As representatives of a newly emerging culture, those aligned with the Virtual Culture have had to find good reasons for the existing cultures of health care to offer support for this new set of perspectives and practices. Links to other cultures have been established (or at least promoted) that tend to be aspirational. Those who promote the use of new, virtual technologies speak of how it enhances existing clinical practices (the professional Culture) and helps to reduce the drudgery of administrative paperwork (Managerial Culture). New technologies are also offered as ways to deliver new forms of medical service (Alternative Culture), while being presented to those in the Advocacy Culture as a way to increase access of populations throughout the world to medical services.
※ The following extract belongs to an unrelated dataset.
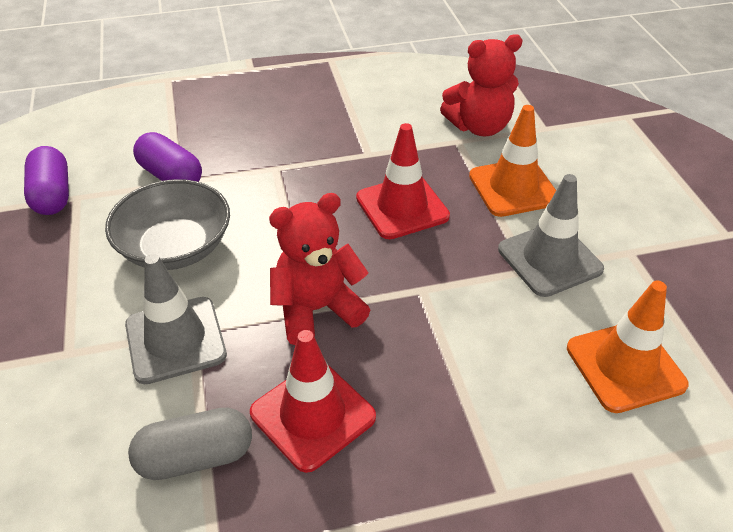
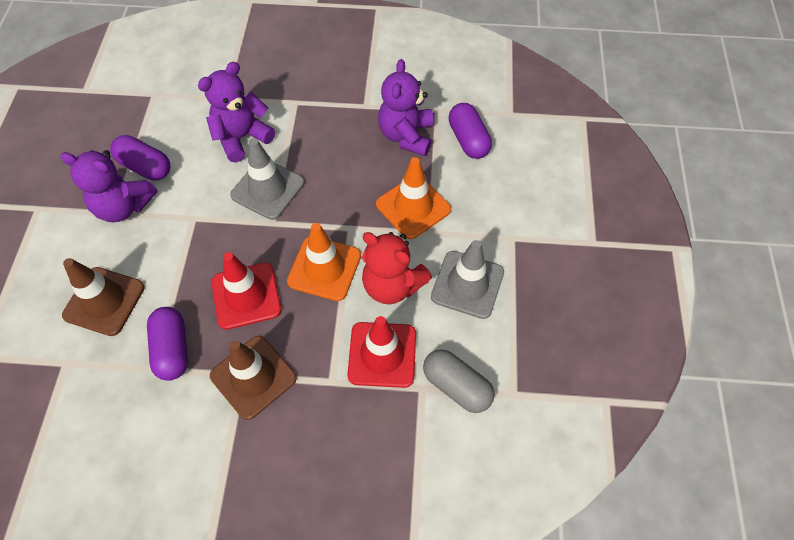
brown traffic cone: none = 0 -> [62,258,145,336] [210,336,297,420] = 2
grey bowl: [105,179,230,270] = 1 -> none = 0
purple capsule: [24,146,69,215] [133,132,202,182] = 2 -> [110,135,170,181] [147,307,188,381] [449,103,492,159] = 3
purple teddy bear: none = 0 -> [60,150,158,223] [198,62,275,162] [378,59,434,156] = 3
red teddy bear: [269,193,370,345] [440,34,523,136] = 2 -> [362,232,432,304] = 1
Peter Geerlofs offers one example of the benefit derived from a new technology (McKenna Pugno, 2006, p. 99):

“Rick O’Neil was a physician leader in a medium-sized internal medicine practice. . . He began wondering what constraints and bottlenecks were typical in the medical practice of internists and what might be done about them. He recognized that the most expensive resource is the clinician, but they often spend their time doing work which lower paid staff could do just as well [or AI could now do.] So using process re-engineering and information technology, he completely redesigned his practice. The last time we spoke, the group of internists at his practice were seeing almost 40 patients per day, patient satisfaction was never higher, and his physicians were happy, didn’t feel overworked, and were getting home at a reasonable time every night.”

Emergent Culture Two: Tangible Culture

It is not surprising that a reactive Tangible Culture emerged given the swirling emergence of “alternate realities,” robotic relationships, and even the introduction of AI “assistants” to surgeons, psychiatrists, and a host of other healthcare providers. It is no wonder that a counterculture has emerged that reasserts benefits accruing from “real” relationships, enduring values, and brick-and-mortar institutions.  Those who align with this culture assert the power of continuity. Like those in the Professional and Managerial Cultures, those in the Tangible Culture operate within the boundaries of their specific institution. In fact, they promote and reinforce these boundaries and the distinctive identity of their healthcare institution even more than those in the Professional Culture or Managerial Culture.